Revision comparison data
>>

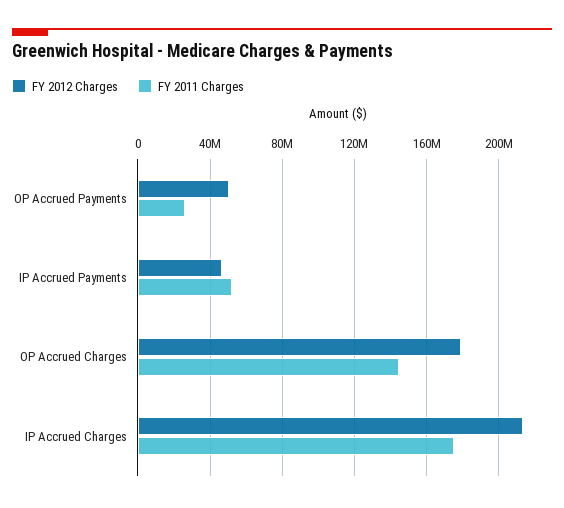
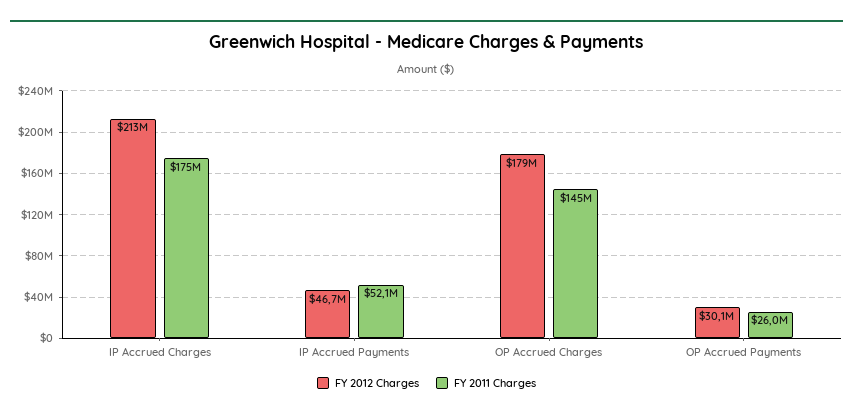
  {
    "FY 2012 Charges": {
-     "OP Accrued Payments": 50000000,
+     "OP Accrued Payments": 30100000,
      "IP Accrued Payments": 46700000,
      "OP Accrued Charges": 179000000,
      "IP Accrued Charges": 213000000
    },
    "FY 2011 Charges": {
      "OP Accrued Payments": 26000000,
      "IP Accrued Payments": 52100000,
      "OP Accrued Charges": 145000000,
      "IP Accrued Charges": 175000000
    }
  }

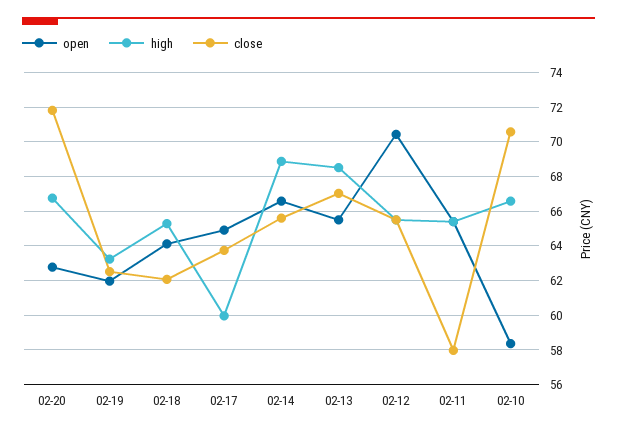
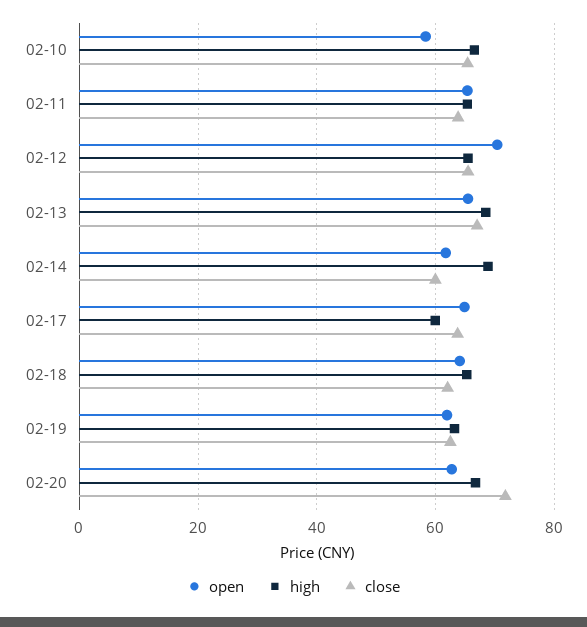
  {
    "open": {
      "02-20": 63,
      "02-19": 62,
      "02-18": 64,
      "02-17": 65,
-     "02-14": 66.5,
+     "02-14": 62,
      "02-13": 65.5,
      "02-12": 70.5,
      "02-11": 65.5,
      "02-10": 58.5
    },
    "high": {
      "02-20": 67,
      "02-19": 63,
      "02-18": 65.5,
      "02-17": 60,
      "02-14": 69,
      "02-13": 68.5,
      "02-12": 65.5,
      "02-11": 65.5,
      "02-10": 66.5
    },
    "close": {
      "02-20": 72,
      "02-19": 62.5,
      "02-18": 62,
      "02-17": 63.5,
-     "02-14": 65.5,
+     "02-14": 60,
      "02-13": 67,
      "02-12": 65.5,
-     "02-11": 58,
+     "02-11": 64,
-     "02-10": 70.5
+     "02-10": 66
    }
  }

<<

▶ **Task statement**
Output the records above exactly; leave out the pictures.

▶ **Written response**
  {
    "FY 2012 Charges": {
-     "OP Accrued Payments": 50000000,
+     "OP Accrued Payments": 30100000,
      "IP Accrued Payments": 46700000,
      "OP Accrued Charges": 179000000,
      "IP Accrued Charges": 213000000
    },
    "FY 2011 Charges": {
      "OP Accrued Payments": 26000000,
      "IP Accrued Payments": 52100000,
      "OP Accrued Charges": 145000000,
      "IP Accrued Charges": 175000000
    }
  }

  {
    "open": {
      "02-20": 63,
      "02-19": 62,
      "02-18": 64,
      "02-17": 65,
-     "02-14": 66.5,
+     "02-14": 62,
      "02-13": 65.5,
      "02-12": 70.5,
      "02-11": 65.5,
      "02-10": 58.5
    },
    "high": {
      "02-20": 67,
      "02-19": 63,
      "02-18": 65.5,
      "02-17": 60,
      "02-14": 69,
      "02-13": 68.5,
      "02-12": 65.5,
      "02-11": 65.5,
      "02-10": 66.5
    },
    "close": {
      "02-20": 72,
      "02-19": 62.5,
      "02-18": 62,
      "02-17": 63.5,
-     "02-14": 65.5,
+     "02-14": 60,
      "02-13": 67,
      "02-12": 65.5,
-     "02-11": 58,
+     "02-11": 64,
-     "02-10": 70.5
+     "02-10": 66
    }
  }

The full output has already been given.